Former Bush chief of staff to head business lobby

Former George W. Bush White House chief of staff will head the Business Roundtable, an association of CEOs formed to lobby in Washington, the group announced Wednesday.

Joshua Bolten will work with JPMorgan Chase CEO Jamie Dimon, who is beginning a two-year term as chairman of the group. The move places a Republican and Wall Street insider atop the lobby to begin the Trump era.

In a statement, Dimon said that Bolten “is the right choice at the right time to lead Business Roundtable to drive economic growth and opportunity,” citing his experience at the “highest levels” of government and the private sector.

Bolten will replace outgoing CEO John Engler, the former governor of Michigan.

Bolten served as Bush’s chief of staff from 2006 to 2009, and before that he was the director of the Office of Management and Budget, having started out the administration as a deputy chief of staff.

Before joining Bush’s political team, Bolten worked for Goldman Sachs in London.

In a statement, Bolten said that it was a “particular privilege to be joining Business Roundtable at this time of rapid change and great promise for U.S. economic policy.”

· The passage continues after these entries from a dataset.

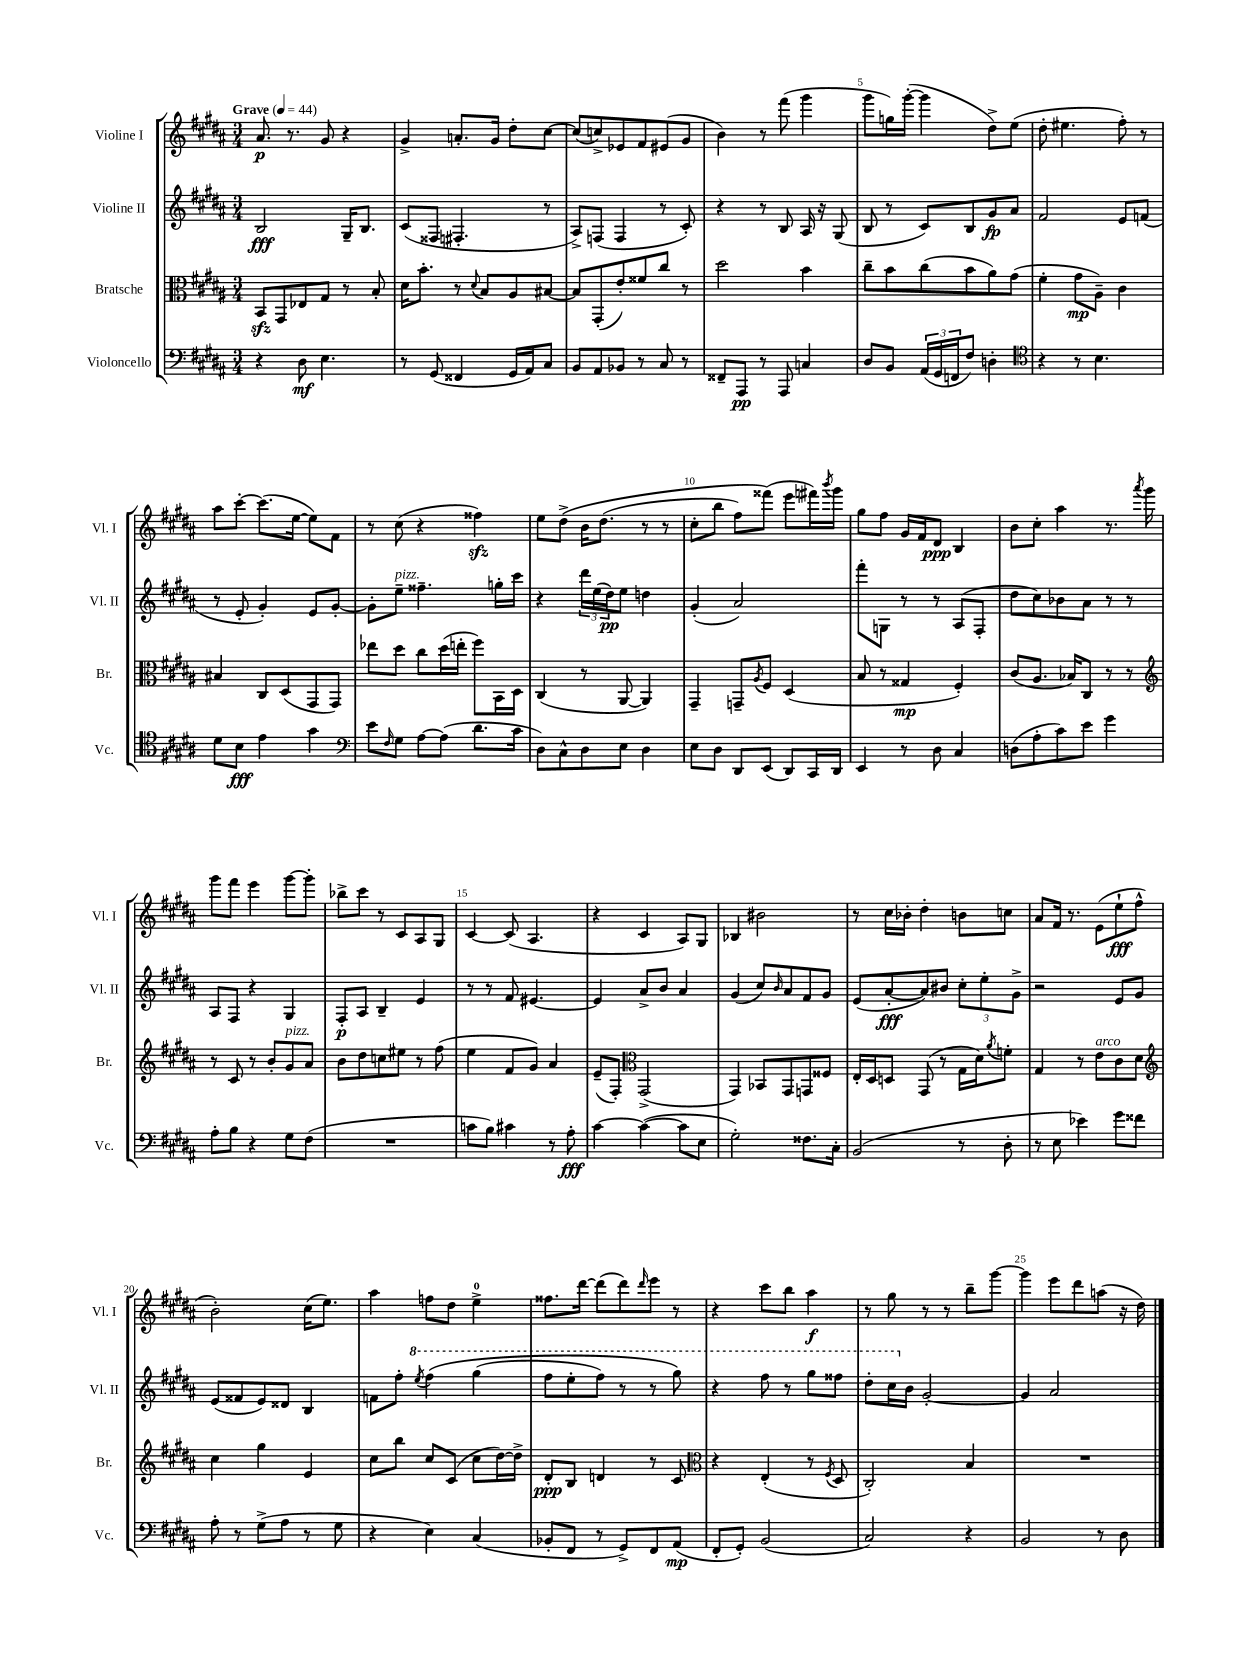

**kern	**kern	**kern	**kern
*staff4	*staff3	*staff2	*staff1
*clefF4	*clefC3	*clefG2	*clefG2
*k[f#c#g#d#a#]	*k[f#c#g#d#a#]	*k[f#c#g#d#a#]	*k[f#c#g#d#a#]
*M3/4	*M3/4	*M3/4	*M3/4
*MM44	*MM44	*MM44	*MM44
4r	8BB/L	2B/	8.a#/
.	8GG#/	.	.
.	.	.	8.r
8D#\	8E-/	.	.
4.E\	8G#/J	.	8g#/
.	8r	16G#~/LK	4r
.	.	8.B/J	.
.	8B'/	.	.
=	=	=	=
8r	16d#\LK	(8c#/L	4g#^/
.	8.b'\J	.	.
(8GG#/	.	8F##/J	.
4FF##/	8r	4.F#'/	8.a'/L
.	8qqd#/	.	.
.	8B/L	.	.
.	.	.	16g#/Jk
16GG#/LL	8A#/	.	8dd#'\L
16AA#/J)	.	.	.
8C#/J	[8B#/J	8r	[8cc#\J
=	=	=	=
8BB/L	8B#/]L	8A#^/L)	(8cc#/]L
8AA#/	(8GG#'/	(8F/J	8cc^/)
8BB-/J	8e'/)	4F/	8e-/
8r	8f##/	.	8f#/
8C#/	8cc#/J	8r	(8e#/
8r	8r	8c#'/)	8g#/J
=	=	=	=
8FF##~/L	2dd#\	4r	4b\)
8AAA#/J	.	.	.
8r	.	8r	8r
8AAA#/	.	8B/	(8fff#\
4C/	4b\	16A#/	4ggg#\
.	.	16r	.
.	.	(8G#/	.
=	=	=	=
8D#/L	8cc#~\L	8B/	8ggg#\L
8BB/J	8b\	8r	16gg\L)
.	.	.	([16ggg#'\JJ
(24AA#/LL	(8cc#\	8c#/L)	4ggg#\]
24GG#/	.	.	.
24FF/J	.	.	.
8F#/J)	8b\	8B/	.
4D'\	8a#\)	8g#/	8dd#^\L)
.	(8g#\J	8a#/J	(8ee\J
=	=	=	=
*clefC4	*	*	*
4r	4f#'\	2f#/	8dd#'\
.	.	.	4.ee#\
8r	8g#\L	.	.
4.B\	8A#~\J)	.	.
.	4c#\	8e/L	8ff#'\)
.	.	(8f/J	8r
=	=	=	=
8d#\L	4B#/	8r	8aa#\L
8B\J	.	8e'/	[8ccc#'\J
4e\	8C#/L	4g#'/)	(8.ccc#\]L
.	(8D#/	.	.
.	.	.	[16ee\Jk
4g#\	8GG#/	8e/L	8ee\]L)
.	8GG#/J)	[8g#'/J	8f#\J
=	=	=	=
*clefF4	*	*	*
8e\L	8ee-\L	8g#'\]L	8r
16qqF#/	.	.	.
8G#\J	8dd#\J	8ee~\J	(8cc#\
[8A#\L	8cc#\L	4.ff##~\	4r
(8A#\]J	(16dd#\L	.	.
.	16ee'\JJ	.	.
8.d#\L	8ff#\L)	.	4ff##\)
.	16BB\L	16gg'\LL	.
16c#\Jk	16D#\JJ	16ccc#\JJ	.
=	=	=	=
8D#\L)	(4C#/	4r	8ee\L
8C#^^\	.	.	&(8dd#^\J
8D#\	8r	24ddd#\LL	16b\LK
.	.	(24ee\	.
.	.	.	(8.dd#\J
.	.	24dd#\J)	.
8E\J	[8AA#/	8ee\J	.
4D#\	4AA#/])	4dd\	8r
.	.	.	8r
=	=	=	=
8E\L	4GG#~/	(4g#'/	8cc#'\L
8D#\J	.	.	8bb\J
8DD#/L	8GG~/L	2a#/)	8ff#\L)
.	8qA#/	.	.
(8EE/J	8F#/J	.	(8fff##\J&)
8DD#/L)	(4D#/	.	8eee\L
16CC#/L	.	.	16fff#\L)
.	.	.	8qbbb/
16DD#/JJ	.	.	16ggg#\JJ
=	=	=	=
4EE/	8B/	8fff#'\L	8gg#\L
.	8r	8G\J	8ff#\J
8r	4G##/	8r	16g#/LL
.	.	.	16f#/J
8D#\	.	8r	8d#/J
4C#/	4F#'/)	(8A#/L	4B/
.	.	8F#'/J	.
=	=	=	=
(8D\L	(8c#/L	8dd#\L	8b\L
8A#'\	8.A#/J	8cc#\)	8cc#'\J
8c#\)	.	8b-\	4aa#\
.	16B-/LK)	.	.
8e\J	8C#/J	8a#\J	.
4g#\	8r	8r	8.r
.	8r	8r	.
.	.	.	8qaaa#/
.	.	.	16ggg#\
=	=	=	=
*	*clefG2	*	*
8A#'\L	8r	8A#/L	8ggg#\L
8B\J	8c#/	8F#/J	8fff#\J
4r	8r	4r	4eee\
.	8b'/L	.	.
8G#\L	8g#/	4G#/	[8ggg#\L
(8F#\J	8a#/J	.	8ggg#'\]J
=	=	=	=
2.r	8b\L	8F#'/L	8bb-^\L
.	8dd#\	8A#/J	8ccc#\J
.	8cc\	4B~/	8r
.	8ee#\J	.	8c#/L
.	8r	4e/	8A#/
.	(8ff#\	.	8G#/J
=	=	=	=
8c\L	4ee\	8r	[4c#/
8B\J)	.	8r	.
4c#\	8f#/L	8f#/	(8c#/]
.	8g#/J)	[4.e#/	4.A#/
8r	4a#/	.	.
8A#'\	.	.	.
=	=	=	=
[4c#\	(8e~/L	4e#/]	4r
.	8F#'/J)	.	.
*	*clefC3	*	*
(4c#\_	(2GG#^/	8a#^/L	4c#/
.	.	8b/J	.
8c#\]L	.	4a#/	8A#/L)
8E\J	.	.	8G#/J
=	=	=	=
2G#'\)	4GG#/)	(4g#/	4B-/
.	8BB-/L	8cc#/L)	2b#\
.	.	16qqb/	.
.	8GG#/	8a#/	.
8.F##\L	8GG/	8f#/	.
.	8F##/J	8g#/J	.
16C#'\Jk	.	.	.
=	=	=	=
(2BB/	16E'/LL	(8e/L	8r
.	16D#/J	.	.
.	8D/J	[8a#'/	16cc#\LL
.	.	.	16b-'\JJ
.	(8GG#/	8a#/])	4dd#'\
.	8r	8b#/J	.
8r	16G#\LL	12cc#'\L	8b\L
.	16d#\J)	.	.
.	.	12ee'\	.
.	8qa#/	.	.
8D#'\	8f'\J	.	8cc\J
.	.	12g#^\J	.
=	=	=	=
8r	4G#/	2r	8a#/L
8E\	.	.	16f#/Jk
.	.	.	8.r
4e-\)	8r	.	.
.	8e\L	.	(8e\L
8g#\L	8c#\	8e/L	8ee`\
8f##\J	8d#\J	8g#/J	8ff#^^\J
=	=	=	=
*	*clefG2	*	*
8A#'\	4cc#\	(8e/L	2b'\)
8r	.	8f##/	.
(8G#^\L	4gg#\	8e/)	.
8A#\J	.	8d##/J	.
8r	4e/	4B/	(16cc#\LK
.	.	.	8.ee\J)
8G#\	.	.	.
=	=	=	=
4r	8cc#\L	8f\L	4aa#\
.	8bb\J	8ff#'\J	.
.	.	8qeee/	.
4E\)	8cc#/L	&(4fff#\	8ff\L
.	(8c#/J	.	8dd#\J
(4C#/	8cc#\L	(4ggg#\	4ee^\
.	[16dd#\L)	.	.
.	16dd#^\]JJ	.	.
=	=	=	=
8BB-'/L	8d#'/L	8fff#\L	8.ff##\L
8FF#/J	8B/J	8eee'\	.
.	.	.	[16ddd#\Jk
8r	4d/	8fff#\J)	(8ddd#\]L
8GG#^/L)	.	8r	8ddd#\)
.	.	.	16qqddd#/
8FF#/	8r	8r	8eee\J
(8AA#/J	8c#/	8ggg#\&)	8r
=	=	=	=
*	*clefC3	*	*
8FF#'/L	4r	4r	4r
8GG#'/J)	.	.	.
(2BB/	(4E'/	8fff#\	8ccc#\L
.	.	8r	8bb\J
.	8r	8ggg#\L	4aa#\
.	8qF#/	.	.
.	8D#/	8fff##\J	.
=	=	=	=
2C#/)	2C#'/)	8ddd#'\L	8r
.	.	16ccc#\L	8gg#\
.	.	16b\JJ	.
.	.	[2g#'/	8r
.	.	.	8r
4r	4B/	.	8bb~\L
.	.	.	[8ggg#\J
=	=	=	=
2BB/	2.r	4g#/]	4ggg#\]
.	.	2a#/	8eee\L
.	.	.	8ddd#\
8r	.	.	(8aa\J
8D#\	.	.	16r
.	.	.	16dd#\)
==	==	==	==
*-	*-	*-	*-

With President-elect Trump and a Republican-led Congress, the Business Roundtable has better odds of achieving some of its top goals, such as corporate tax reform. Some of Trump’s populist platform planks, however, such as renegotiating trade deals and imposing tariffs on U.S. companies moving jobs abroad, run counter to the CEOs’ preferences. The group lobbied hard for the Trans-Pacific Partnership, the Obama-negotiated Pacific-nation trade deal that died with Trump’s election.